Din dersini "tek-tip" (özellikle "tek-tip" duyarım, bunu görür görmez ikna olanlar çıkabilir diye) bir lisede seçmeli hale getirerek dinin azını ve fazlasını isteyeni aynı okulda okutmak büsbütün imkân dışı mıdır?

İmam-hatip öğretmenleri ve MEB sorumluları, yemin billah, "seküler" eğitimde verileni İmam-Hatip'te de öğrettiklerini anlatıyorlar. "Normal" (nesi "normal"se) dediğimiz liselerin "din dersi" öğretmenleri zaten her türlü denetim altında. Öyleyse ne oluyor?

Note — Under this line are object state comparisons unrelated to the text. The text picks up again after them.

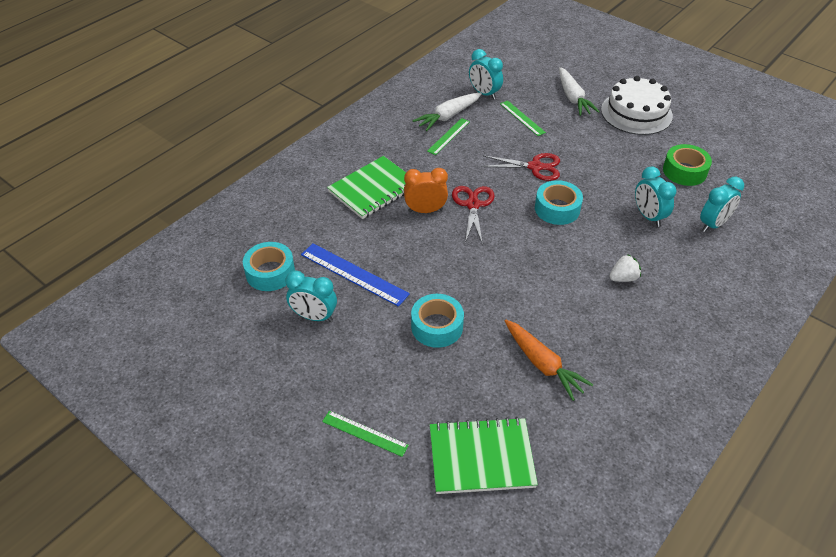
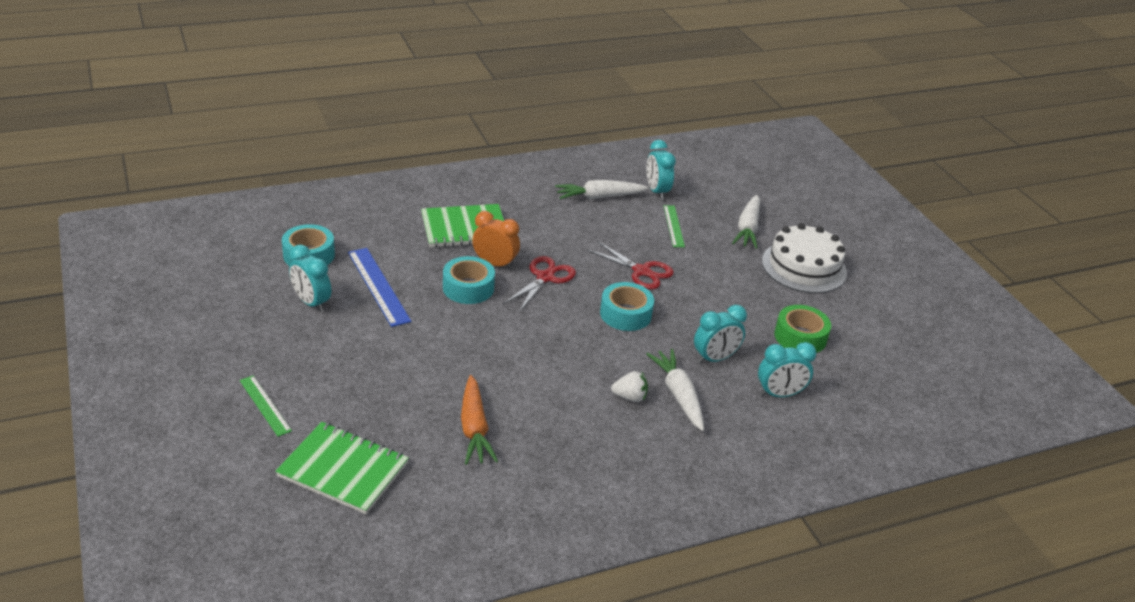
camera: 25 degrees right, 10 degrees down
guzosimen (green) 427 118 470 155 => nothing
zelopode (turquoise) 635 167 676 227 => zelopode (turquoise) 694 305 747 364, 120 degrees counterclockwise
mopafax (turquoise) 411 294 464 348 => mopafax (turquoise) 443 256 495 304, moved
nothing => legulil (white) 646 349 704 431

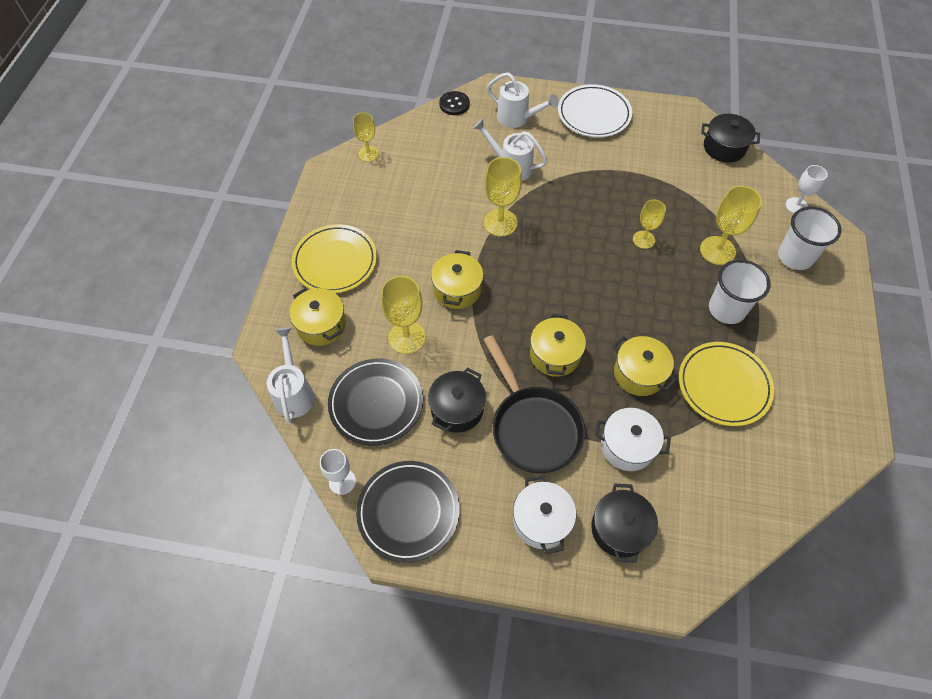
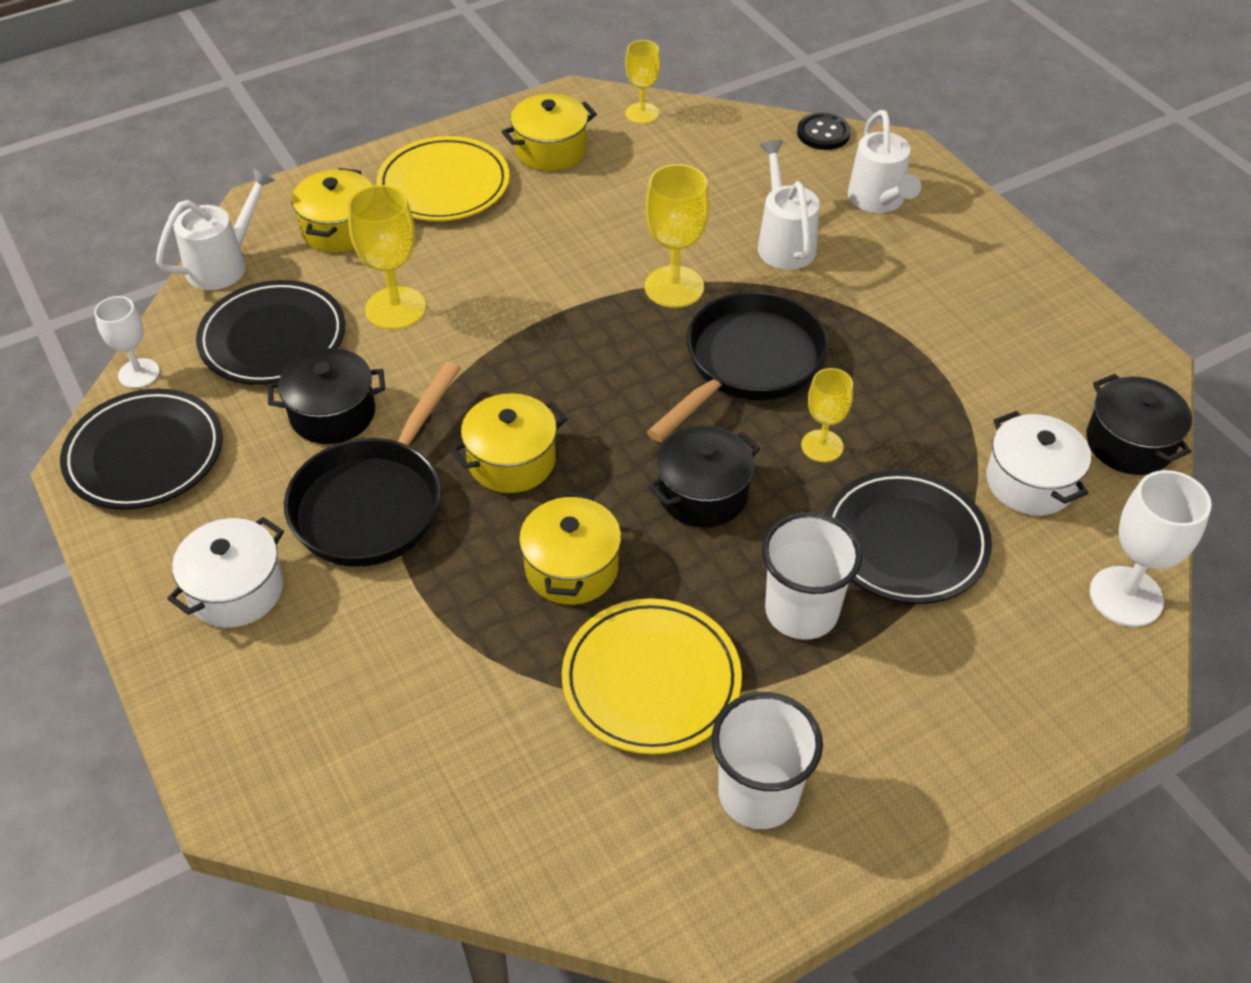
camera: 50 degrees right, 10 degrees down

"İki ayrı millet" olarak yaşama isteği böylesine mi ağır basıyor bu ülkede? Böyleyse, çare bulmak gerçekten güç.

Ama oralardan, buralardan, engeller atlayarak üniversiteye gelmeyi başarmış olanların, birbirleriyle pekâlâ geçindiğini, arkadaş olabildiğini kendi gözümle gördüm. Her şeyin "tuba ağacı" modeline göre işlemesi gerektiği inancının bir "iman" haline geldiği bu ülkede, bari bunun yukarıdan aşağıya kök salmasına yardımcı olalım, derken, laik ve "ileri", "çağdaş" kesim bunu da engelledi.

Onun için, buyurun "katsayı hesapları"na.